A freak accident that requires all stars to be aligned to even be possible, on the other hand, does not cause a lot of concerns.

  • Organisations have a bad habit of using "human error" to blame systemic problems whose true root cause is inadequate leadership on individual low level employees. So, we're glad to see Facebook didn't try this shitty practice.

    For a modern example, look for information on Symantec's "A tough day as leaders" in which they try to blame an incident that's clearly a result of at least incompetence by senior management on a single person who they've just fired. This is part of the sequence of events that leads to Symantec no longer being a trusted root CA. You won't find that actual post by Symantec because (of course) once they realised it wasn't doing what they wanted they deleted it, but you can find copies and references to it.

    For much older examples, look at the early history of the railway in most of the world. Train crashes, blame the (often dead in the crash and thus unable to defend themselves) train driver, hint that they may have been drunk and were certainly incompetent. Owners carry on profiting from unsafe railway and needn't spend any money making it safer.

  • I mean, sure? mumblemumble is still right though.

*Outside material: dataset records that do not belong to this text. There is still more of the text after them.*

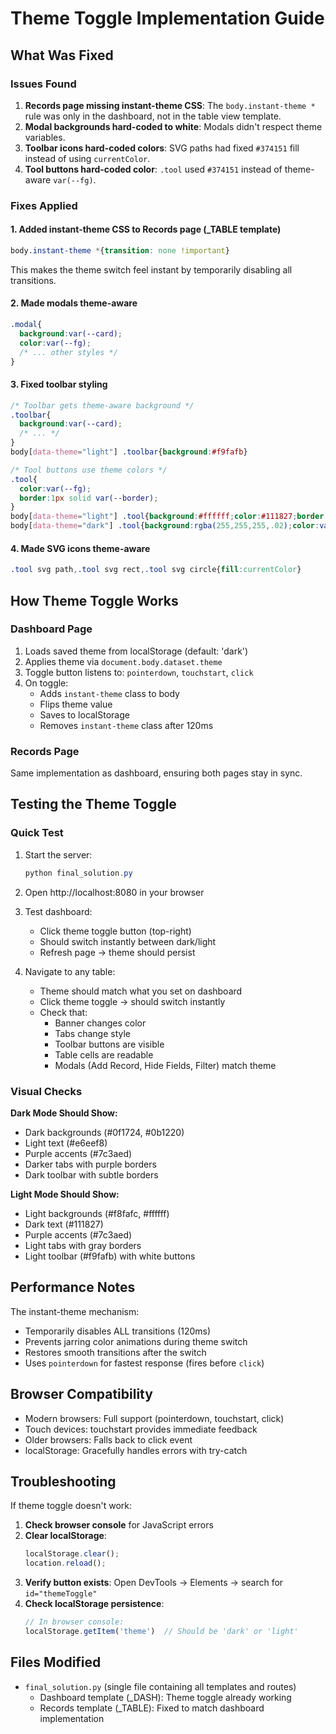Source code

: # Theme Toggle Implementation Guide

## What Was Fixed

### Issues Found
1. **Records page missing instant-theme CSS**: The `body.instant-theme *` rule was only in the dashboard, not in the table view template.
2. **Modal backgrounds hard-coded to white**: Modals didn't respect theme variables.
3. **Toolbar icons hard-coded colors**: SVG paths had fixed `#374151` fill instead of using `currentColor`.
4. **Tool buttons hard-coded color**: `.tool` used `#374151` instead of theme-aware `var(--fg)`.

### Fixes Applied

#### 1. Added instant-theme CSS to Records page (_TABLE template)
```css
body.instant-theme *{transition: none !important}
```
This makes the theme switch feel instant by temporarily disabling all transitions.

#### 2. Made modals theme-aware
```css
.modal{
  background:var(--card);
  color:var(--fg);
  /* ... other styles */
}
```

#### 3. Fixed toolbar styling
```css
/* Toolbar gets theme-aware background */
.toolbar{
  background:var(--card);
  /* ... */
}
body[data-theme="light"] .toolbar{background:#f9fafb}

/* Tool buttons use theme colors */
.tool{
  color:var(--fg);
  border:1px solid var(--border);
}
body[data-theme="light"] .tool{background:#ffffff;color:#111827;border:1px solid #e5e7eb}
body[data-theme="dark"] .tool{background:rgba(255,255,255,.02);color:var(--fg);border:1px solid rgba(255,255,255,.1)}
```

#### 4. Made SVG icons theme-aware
```css
.tool svg path,.tool svg rect,.tool svg circle{fill:currentColor}
```

## How Theme Toggle Works

### Dashboard Page
1. Loads saved theme from localStorage (default: 'dark')
2. Applies theme via `document.body.dataset.theme`
3. Toggle button listens to: `pointerdown`, `touchstart`, `click`
4. On toggle:
   - Adds `instant-theme` class to body
   - Flips theme value
   - Saves to localStorage
   - Removes `instant-theme` class after 120ms

### Records Page  
Same implementation as dashboard, ensuring both pages stay in sync.

## Testing the Theme Toggle

### Quick Test
1. Start the server:
   ```powershell
   python final_solution.py
   ```

2. Open http://localhost:8080 in your browser

3. Test dashboard:
   - Click theme toggle button (top-right)
   - Should switch instantly between dark/light
   - Refresh page → theme should persist

4. Navigate to any table:
   - Theme should match what you set on dashboard
   - Click theme toggle → should switch instantly
   - Check that:
     - Banner changes color
     - Tabs change style
     - Toolbar buttons are visible
     - Table cells are readable
     - Modals (Add Record, Hide Fields, Filter) match theme

### Visual Checks

**Dark Mode Should Show:**
- Dark backgrounds (#0f1724, #0b1220)
- Light text (#e6eef8)
- Purple accents (#7c3aed)
- Darker tabs with purple borders
- Dark toolbar with subtle borders

**Light Mode Should Show:**
- Light backgrounds (#f8fafc, #ffffff)
- Dark text (#111827)
- Purple accents (#7c3aed)
- Light tabs with gray borders
- Light toolbar (#f9fafb) with white buttons

## Performance Notes

The instant-theme mechanism:
- Temporarily disables ALL transitions (120ms)
- Prevents jarring color animations during theme switch
- Restores smooth transitions after the switch
- Uses `pointerdown` for fastest response (fires before `click`)

## Browser Compatibility

- Modern browsers: Full support (pointerdown, touchstart, click)
- Touch devices: touchstart provides immediate feedback
- Older browsers: Falls back to click event
- localStorage: Gracefully handles errors with try-catch

## Troubleshooting

If theme toggle doesn't work:

1. **Check browser console** for JavaScript errors
2. **Clear localStorage**: 
   ```javascript
   localStorage.clear();
   location.reload();
   ```
3. **Verify button exists**: Open DevTools → Elements → search for `id="themeToggle"`
4. **Check localStorage persistence**:
   ```javascript
   // In browser console:
   localStorage.getItem('theme')  // Should be 'dark' or 'light'
   ```

## Files Modified

- `final_solution.py` (single file containing all templates and routes)
  - Dashboard template (_DASH): Theme toggle already working
  - Records template (_TABLE): Fixed to match dashboard implementation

If you're looking for a cynical reason for everything FB related, then, sure, it's true that a human error looks bad.

Human error is a cop-out excuse anyway, since it's not something you can fix going forward. Humans err, and if a mistake was made once it could easily be made again.

The buggy audit tool was probably made by a human too, though.

I wouldn't be surprised if that tool was a shell script with a mistyped conditional somewhere, I really dislike shell scripting.

  • As opposed to what? Sixteen pages of boilerplate Java/Python?

    • I wouldn't conflate Java and Python in the boilerplate camp. Python can be very boilerplate-y, but it tends to only happen in the hands of Java developers.

      That said, even clean, idiomatic Python isn't as terse as sh. It also isn't as terse as perl. Many would argue that's a good thing. The optimum point for readability isn't found at either of the extremes. Not entirely unlike how the most readable way of writing English is neither shorthand nor blackletter.